In a Feb. 17 letter to EPA officials, URS said the draft gave an “unrealistic and unduly conservative” estimate of the health risks of base employees’ ingesting chemicals while showering. URS also criticized the document for not discussing health risks of absorbing chemicals through the skin and ingesting tainted dust.
A spokesman for the base said showers draw from the same wells used for drinking water, and Wood insisted the overall risks from toxic wastes “aren’t very serious at all.”
Indeed, Edwards officials object to listing the base as a national priority.
Wood said Edwards was included because of a large toxic-waste dump south of the main base that regulators believed could leak contaminants into drinking water. But monitoring indicates no chemicals have migrated from the dump, he said.
EPA’s Russell, however, said the gasoline-tainted aquifer was by itself sufficient reason to put Edwards on the priorities list.
Although it may take 50 years, he said, the fuel eventually will spread to underground water that is being used for drinking or will be needed for that purpose in the future.
The slowness of the Edwards cleanup is mirrored at other bases around the nation, according to a report last year by the U.S. General Accounting Office, the watchdog arm of Congress.
Of the 7,448 contaminated sites on 254 “high priority” installations, only 205 sites have been completely cleaned up, the office said.

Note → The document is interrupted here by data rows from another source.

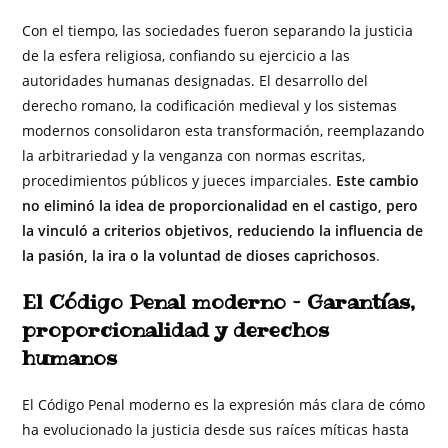
Con el tiempo, las sociedades fueron separando la justicia
de la esfera religiosa, confiando su ejercicio a las
autoridades humanas designadas. El desarrollo del
derecho romano, la codificación medieval y los sistemas
modernos consolidaron esta transformación, reemplazando
la arbitrariedad y la venganza con normas escritas,
procedimientos públicos y jueces imparciales.
Este cambio
no eliminó la idea de proporcionalidad en el castigo, pero
la vinculó a criterios objetivos, reduciendo la influencia de
la pasión, la ira o la voluntad de dioses caprichosos
.
El Código Penal moderno – Garantías,
proporcionalidad y derechos
humanos
El Código Penal moderno es la expresión más clara de cómo
ha evolucionado la justicia desde sus raíces míticas hasta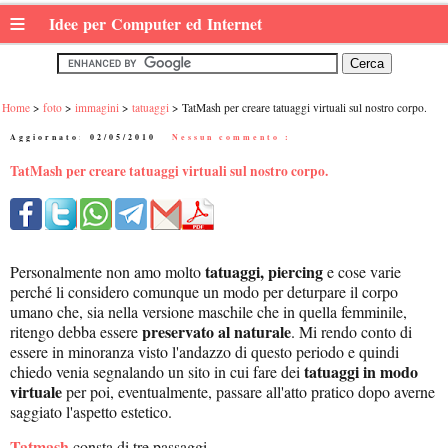
≡
Idee per Computer ed Internet
Home
foto
immagini
tatuaggi
TatMash per creare tatuaggi virtuali sul nostro corpo.
Aggiornato:
02/05/2010
|
Nessun commento :
TatMash per creare tatuaggi virtuali sul nostro corpo.
tatuaggi, piercing
Personalmente non amo molto
e cose varie
perché li considero comunque un modo per deturpare il corpo
umano che, sia nella versione maschile che in quella femminile,
preservato al naturale
ritengo debba essere
. Mi rendo conto di
essere in minoranza visto l'andazzo di questo periodo e quindi
tatuaggi in modo
chiedo venia segnalando un sito in cui fare dei
virtuale
per poi, eventualmente, passare all'atto pratico dopo averne
saggiato l'aspetto estetico.
Tatmash
consta di tre passaggi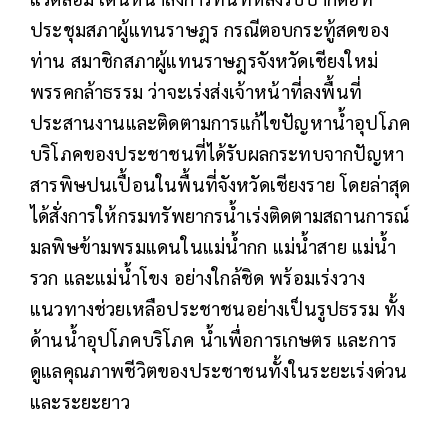
ประชุมสภาผู้แทนราษฎร กรณีตอบกระทู้สดของ
ท่าน สมาชิกสภาผู้แทนราษฎรจังหวัดเชียงใหม่
พรรคกล้าธรรม ว่าจะเร่งส่งเจ้าหน้าที่ลงพื้นที่
ประสานงานและติดตามการแก้ไขปัญหาน้ำอุปโภค
บริโภคของประชาชนที่ได้รับผลกระทบจากปัญหา
สารพิษปนเปื้อนในพื้นที่จังหวัดเชียงราย โดยล่าสุด
ได้สั่งการให้กรมทรัพยากรน้ำเร่งติดตามสถานการณ์
มลพิษข้ามพรมแดนในแม่น้ำกก แม่น้ำสาย แม่น้ำ
รวก และแม่น้ำโขง อย่างใกล้ชิด พร้อมเร่งวาง
แนวทางช่วยเหลือประชาชนอย่างเป็นรูปธรรม ทั้ง
ด้านน้ำอุปโภคบริโภค น้ำเพื่อการเกษตร และการ
ดูแลคุณภาพชีวิตของประชาชนทั้งในระยะเร่งด่วน
และระยะยาว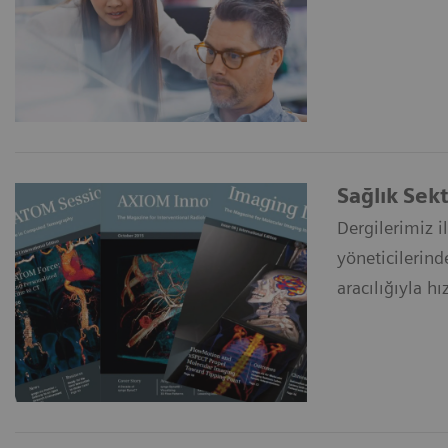
Sağlık Sekt
Dergilerimiz i
yöneticilerind
aracılığıyla hı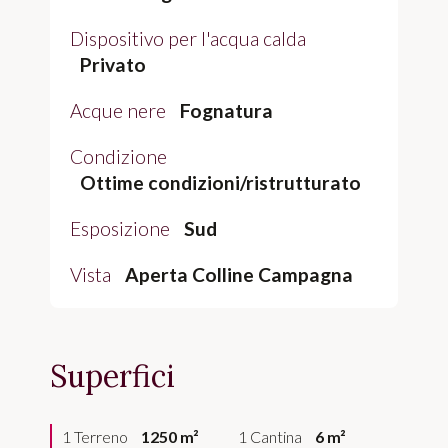
Dispositivo per l'acqua calda
Privato
Acque nere
Fognatura
Condizione
Ottime condizioni/ristrutturato
Esposizione
Sud
Vista
Aperta Colline Campagna
Superfici
1 Terreno
1250 m²
1 Cantina
6 m²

The Pentagon has spent more than $8 billion on military cleanups since the 1970s, the report said.
In response to critics, the Pentagon in December proposed ways to speed up the cleanup of the national-priority list sites.
While the military in the past weighted all toxic sites equally, regardless of the human or environmental dangers they posed, it will now rank them as high, medium and low-risk. Cleanup funds will then be concentrated on high-risk sites.